L’instabilité ministérielle a paru excessive et elle l’a été évidemment ; il faut noter toutefois que certains portefeuilles sont demeurés longtemps dans les mêmes mains et que d’autres s’y sont retrouves à différentes reprises. Le duc Decazes a passé quatre années consécutives aux Affaires étrangères, A. Ribot trois, G. Hanotaux quatre, Th. Delcassé sept, S. Pichon cinq ; Ch de Freycinet a été cinq fois ministre de la Guerre ; Jules Ferry est revenu trois fois à l’instruction Publique, M. Bouvier et J. Méline plusieurs fois aux Finances et à l’Agriculture dont ils étaient en quelque sorte des spécialistes. Des cabinets entiers ont eu de longues durées. Les cabinets Jules Ferry, Méline, Waldeck-Rousseau, Combes, Clemenceau ont atteint leur troisième année. Il est arrivé aussi que le cabinet renversé par une hostilité qui semblait devoir être passagère s’est reformé plus ou moins complètement sous un autre chef. En prenant le pouvoir, Jules Simon conserva tous les collaborateurs de son prédécesseur Dufaure. Si l’on examine la liste des titulaires des différents portefeuilles depuis 1875, on note que souvent les portefeuilles secondaires, c’est-à-dire autres que ceux de la guerre, de la marine, des affaires étrangères et des finances — et quelquefois ceux-là même — ont été sacrifiés au besoin de satisfaire à l’ambition de tel ou tel groupe qui prétendaient être représentés dans le gouvernement. Mais il faut ajouter que la présence à la tête d’un département ministériel d’un chef improvisé ne signifie pas que le désordre y doive s’introduire. Certains de ces improvisés, du reste, se révélèrent administrateurs remarquables. En tous cas, les départements en question sont divisés en « Directions » à la tête desquels se trouvent des fonctionnaires parfois routiniers mais presque toujours compétents et stabilisés dans leur emploi.

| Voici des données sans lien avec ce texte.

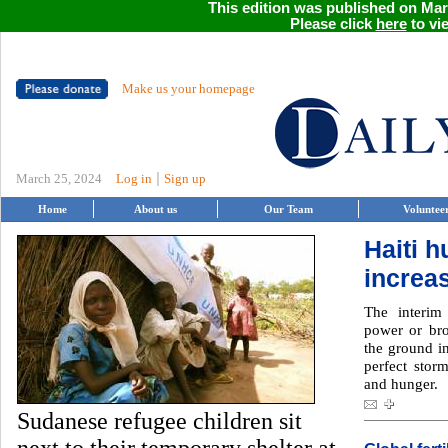
This edition was published on Marc
Please click
here
to vie
Make us your homepage
|
March 25, 2024
Log in
Sign up
Home
About us
Our Team
Voluntee
Haiti 
increa
The interim 
power or bro
the ground in
perfect storm
and hunger.
Sudanese refugee children sit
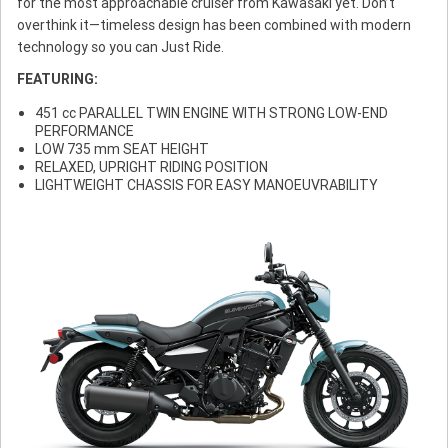
for the most approachable cruiser from Kawasaki yet. Don’t
overthink it—timeless design has been combined with modern
technology so you can Just Ride.
FEATURING:
451 cc PARALLEL TWIN ENGINE WITH STRONG LOW-END
PERFORMANCE
LOW 735 mm SEAT HEIGHT
RELAXED, UPRIGHT RIDING POSITION
LIGHTWEIGHT CHASSIS FOR EASY MANOEUVRABILITY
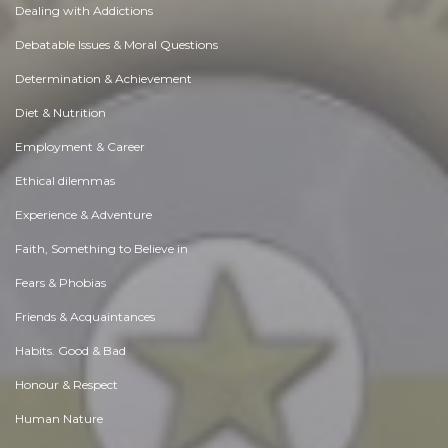
Dealing with Addictions
Debatable Issues & Moral Questions
Determination & Achievement
Diet & Nutrition
Employment & Career
Ethical dilemmas
Experience & Adventure
Faith, Something to Believe in
Fears & Phobias
Friends & Acquaintances
Habits. Good & Bad
Honour & Respect
Human Nature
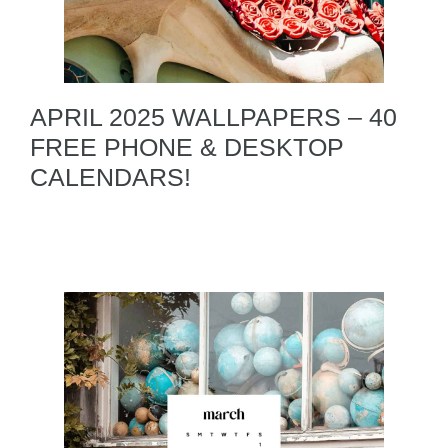
APRIL 2025 WALLPAPERS – 40
FREE PHONE & DESKTOP
CALENDARS!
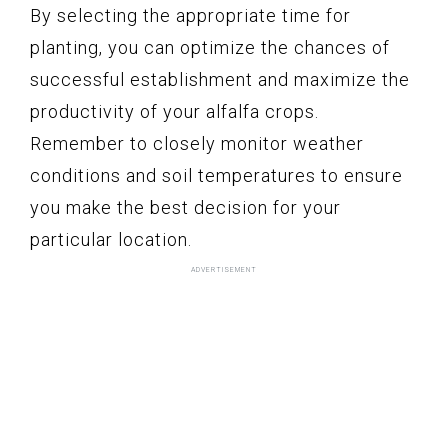
By selecting the appropriate time for
planting, you can optimize the chances of
successful establishment and maximize the
productivity of your alfalfa crops.
Remember to closely monitor weather
conditions and soil temperatures to ensure
you make the best decision for your
particular location.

En considérant la fréquence des crises ministérielles du point de vue de la politique générale, certains ont vu là une « soupape de sûreté » qui avait manœuvré au profit de la république en deshabituant peu à peu le peuple français de crises plus graves qui eussent abouti à des changements de régime.

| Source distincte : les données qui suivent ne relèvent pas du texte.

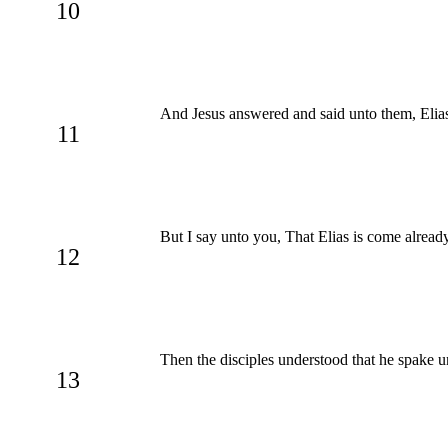
10
And Jesus answered and said unto them, Elias t
11
But I say unto you, That Elias is come alread
12
Then the disciples understood that he spake u
13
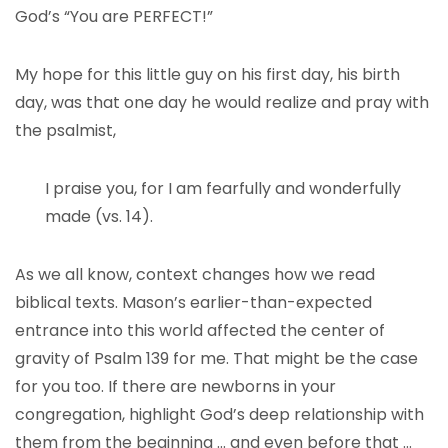
God’s “You are PERFECT!”
My hope for this little guy on his first day, his birth
day, was that one day he would realize and pray with
the psalmist,
I praise you, for I am fearfully and wonderfully
made (vs. 14).
As we all know, context changes how we read
biblical texts. Mason’s earlier-than-expected
entrance into this world affected the center of
gravity of Psalm 139 for me. That might be the case
for you too. If there are newborns in your
congregation, highlight God’s deep relationship with
them from the beginning … and even before that …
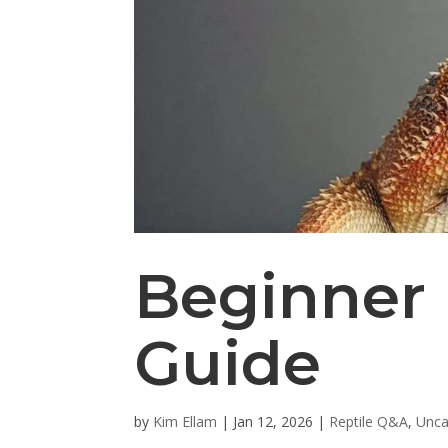
Beginner 
Guide
by
Kim Ellam
|
Jan 12, 2026
|
Reptile Q&A
,
Unca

  1. Trois départements nouveaux ont été crées depuis 1875 : l’Agriculture par Gambetta, les Colonies par Casimir-Périer, en 1894, le Travail par Clemenceau, en 1906. Il n’y a pas eu de ministres d’État ou ministres sans portefeuille avant la guerre de 1914.
  2. Il n’est arrivé que deux fois à la Chambre de refuser sa confiance au cabinet dès le premier contact : en 1877, au cabinet de Rochebouët, en 1914 au cabinet Ribot.